Where did that flawed math come from? The Heritage Foundation, the Brookings Institute or the Council on Foreign Relations? The numbers do not support that claim what so ever. Consider that the war is 4 years old and, according to iraqbodycount.net, the numbers of Iraqi dead are at minimum 70,000, that is an astounding 17,500 deaths per year. It was estimated, by Human Rights Watch, that Hussein killed 50,000 from 1992-2003, with a range of 2,000 to 4,000 a year. Anything prior to that (Anfal and the Shia massacres) were not included, as the potential for the removal of Hussein in 1991 was there for ther taking, the United States, and its allies, elected not to do so for reasons of regional stability. What is ironic is that the sanctions placed on Iraq after the Gulf War killed more Iraqis than Hussein did in all the time he was in power. But those numbers no one wants to bring to light either, because it casts our support of our political leaders, and their decisions, in a very bad light.
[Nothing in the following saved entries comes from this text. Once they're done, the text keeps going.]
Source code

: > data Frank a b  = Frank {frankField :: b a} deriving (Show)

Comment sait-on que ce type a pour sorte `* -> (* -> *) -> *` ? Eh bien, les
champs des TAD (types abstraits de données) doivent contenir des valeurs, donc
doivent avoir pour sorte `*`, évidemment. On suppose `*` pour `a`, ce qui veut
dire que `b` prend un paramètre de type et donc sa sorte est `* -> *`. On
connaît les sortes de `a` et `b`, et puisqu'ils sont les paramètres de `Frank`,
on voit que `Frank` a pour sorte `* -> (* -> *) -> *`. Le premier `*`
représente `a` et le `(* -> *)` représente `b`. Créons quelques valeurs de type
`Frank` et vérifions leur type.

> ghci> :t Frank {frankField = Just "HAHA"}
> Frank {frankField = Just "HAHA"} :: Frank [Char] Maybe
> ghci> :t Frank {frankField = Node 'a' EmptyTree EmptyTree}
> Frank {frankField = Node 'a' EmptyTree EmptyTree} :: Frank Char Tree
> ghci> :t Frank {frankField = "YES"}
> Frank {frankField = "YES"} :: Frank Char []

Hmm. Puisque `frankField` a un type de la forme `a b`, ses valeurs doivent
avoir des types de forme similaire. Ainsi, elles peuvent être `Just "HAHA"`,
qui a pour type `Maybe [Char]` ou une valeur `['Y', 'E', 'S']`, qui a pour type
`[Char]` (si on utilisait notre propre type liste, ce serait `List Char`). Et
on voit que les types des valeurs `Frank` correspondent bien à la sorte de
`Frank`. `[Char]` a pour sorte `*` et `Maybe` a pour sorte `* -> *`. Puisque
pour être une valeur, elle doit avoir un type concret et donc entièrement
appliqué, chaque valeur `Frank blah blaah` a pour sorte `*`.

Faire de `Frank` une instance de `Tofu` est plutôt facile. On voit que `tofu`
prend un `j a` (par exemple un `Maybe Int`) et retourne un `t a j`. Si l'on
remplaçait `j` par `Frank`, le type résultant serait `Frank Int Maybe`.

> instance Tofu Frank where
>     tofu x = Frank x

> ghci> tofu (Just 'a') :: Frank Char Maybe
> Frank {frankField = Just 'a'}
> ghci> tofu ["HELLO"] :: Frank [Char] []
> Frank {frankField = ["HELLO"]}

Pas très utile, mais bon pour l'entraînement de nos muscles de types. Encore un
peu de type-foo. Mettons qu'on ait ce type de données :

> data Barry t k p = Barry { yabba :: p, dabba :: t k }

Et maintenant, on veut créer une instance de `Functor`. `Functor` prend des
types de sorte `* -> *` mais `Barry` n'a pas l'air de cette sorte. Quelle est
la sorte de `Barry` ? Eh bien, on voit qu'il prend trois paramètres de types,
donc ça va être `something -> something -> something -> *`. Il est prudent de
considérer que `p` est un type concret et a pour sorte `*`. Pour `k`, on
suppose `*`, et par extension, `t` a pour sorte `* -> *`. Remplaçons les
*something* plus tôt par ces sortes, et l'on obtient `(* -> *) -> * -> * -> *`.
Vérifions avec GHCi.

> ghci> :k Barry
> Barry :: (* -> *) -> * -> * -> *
I really struggle to see how anyone can support this military action. It was illegal from an international law perspective, and it was immoral from pretty well every perspective out there. It has gone worse than anyone could have imagined, and the costs have been to the point where identifying numbers on money spent, money lost, people killed, people displaced, and lives destroyed will be impossible to account. Vietnam will be a spec on the map compared to Iraq. America will be paying for this error in judgement for decades to come.